Although a numbers QTLs has been detected for many important traits in many crops but less efforts has been made for examination of these QTLs in germplasm. In this research work some important QTLs has been screened in cotton varieties, considered as drought tolerant in Pakistan. Among these some varieties showed high relative water content as well as showed presence of QTL relevant to the trait. Similarly some varieties showed low excised leaf water loss as well as QTL for the trait. Among these, some varieties showed high relative water content and low excised leaf water loss as well as two QTLs namely qtlRWC-1 and qtlELWL like CRIS-134. The data represents the high value of these QTLs for drought tolerance in cotton. A variety MNH-554 was tolerant in physiological screening but with absence of QTLs under study, depicts the need of further research for major QTLs related for drought tolerance. 

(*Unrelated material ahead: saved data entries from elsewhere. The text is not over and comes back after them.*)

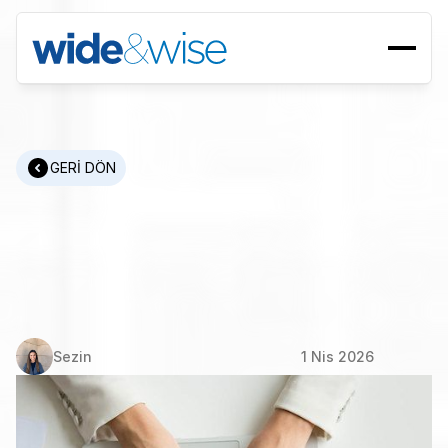
GERİ DÖN
İnsan
Kaynakları
Yönetimi:
Stratejiden
Uygulamaya
Kapsamlı
Bir
Rehber
Sezin 
1 Nis 2026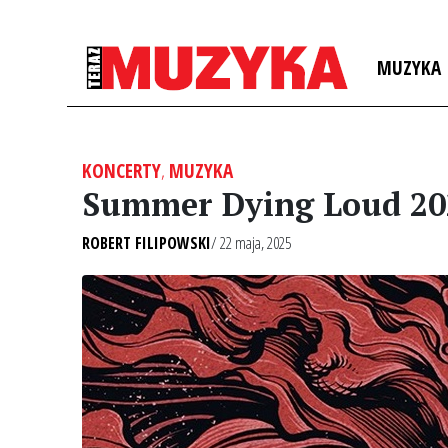
MUZYKA
KONCERTY
,
MUZYKA
Summer Dying Loud 20
ROBERT FILIPOWSKI
/ 22 maja, 2025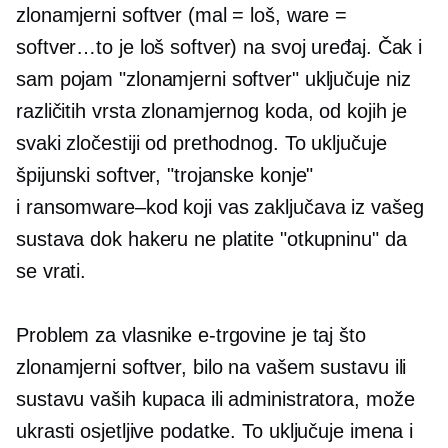
zlonamjerni softver (mal = loš, ware =
softver…to je loš softver) na svoj uređaj. Čak i
sam pojam "zlonamjerni softver" uključuje niz
različitih vrsta zlonamjernog koda, od kojih je
svaki zločestiji od prethodnog. To uključuje
špijunski softver, "trojanske konje"
i
ransomware–kod
koji vas zaključava iz vašeg
sustava dok hakeru ne platite "otkupninu" da
se vrati.
Problem za vlasnike e-trgovine je taj što
zlonamjerni softver, bilo na vašem sustavu ili
sustavu vaših kupaca ili administratora, može
ukrasti osjetljive podatke. To uključuje imena i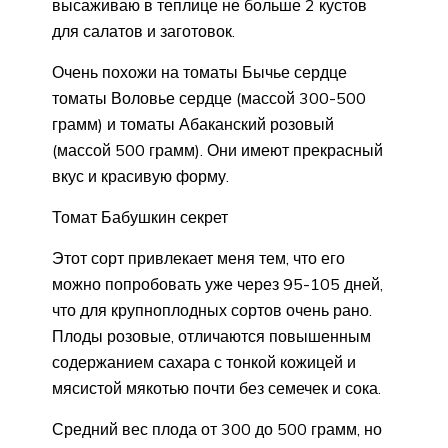
высаживаю в теплице не больше 2 кустов
для салатов и заготовок.
Очень похожи на томаты Бычье сердце
томаты Воловье сердце (массой 300-500
грамм) и томаты Абаканский розовый
(массой 500 грамм). Они имеют прекрасный
вкус и красивую форму.
Томат Бабушкин секрет
Этот сорт привлекает меня тем, что его
можно попробовать уже через 95-105 дней,
что для крупноплодных сортов очень рано.
Плоды розовые, отличаются повышенным
содержанием сахара с тонкой кожицей и
мясистой мякотью почти без семечек и сока.
Средний вес плода от 300 до 500 грамм, но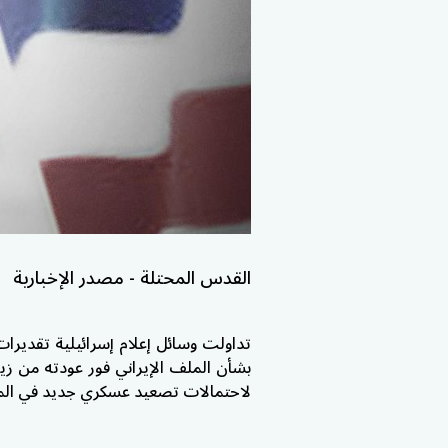
القدس المحتلة - مصدر الإخبارية
تداولت وسائل إعلام إسرائيلية تقديرات
بشأن الملف الإيراني فور عودته من زي
لاحتمالات تصعيد عسكري جديد في الم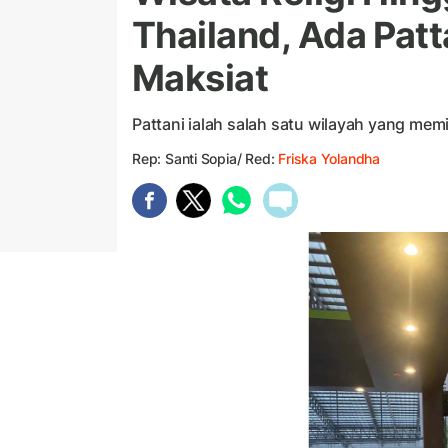
Thailand, Ada Pat
Maksiat
Pattani ialah salah satu wilayah yang memi
Rep: Santi Sopia/ Red:
Friska Yolandha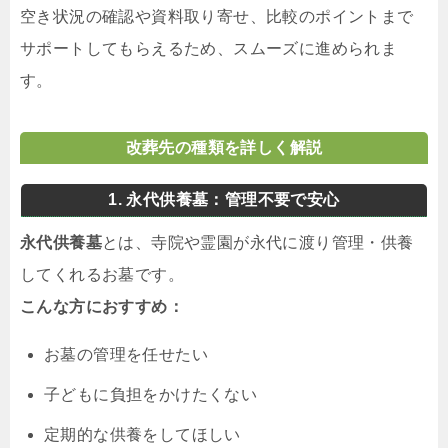
空き状況の確認や資料取り寄せ、比較のポイントまで
サポートしてもらえるため、スムーズに進められま
す。
改葬先の種類を詳しく解説
1. 永代供養墓：管理不要で安心
永代供養墓
とは、寺院や霊園が永代に渡り管理・供養
してくれるお墓です。
こんな方におすすめ：
お墓の管理を任せたい
子どもに負担をかけたくない
定期的な供養をしてほしい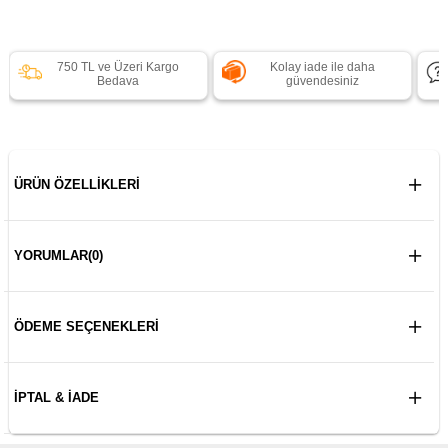
750 TL ve Üzeri Kargo
Kolay iade ile daha
Bedava
güvendesiniz
ÜRÜN ÖZELLIKLERI
YORUMLAR
(0)
ÖDEME SEÇENEKLERI
İPTAL & İADE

The presence of DNA marker NAU-2954, linked with qtlRWC-1 and qtlELWL on chromosome 23 shows high drought tolerance in cotton. The variety CRIS-134 carries QTLs for drought tolerance and may be selected for breeding programs. These QTLs showed high tolerance against drought stress in cotton.


The research work was fully funded by Higher Education Commission Pakistan under Start up Research Grant Project, entitled, “Molecular Tagging of Cotton Genotypes for Drought Tolerance using DNA markers”. The study was also part of thesis work of MPhil student.

Conflict of interest

The authors declare that there is no conflict of interest regarding the publication of this paper.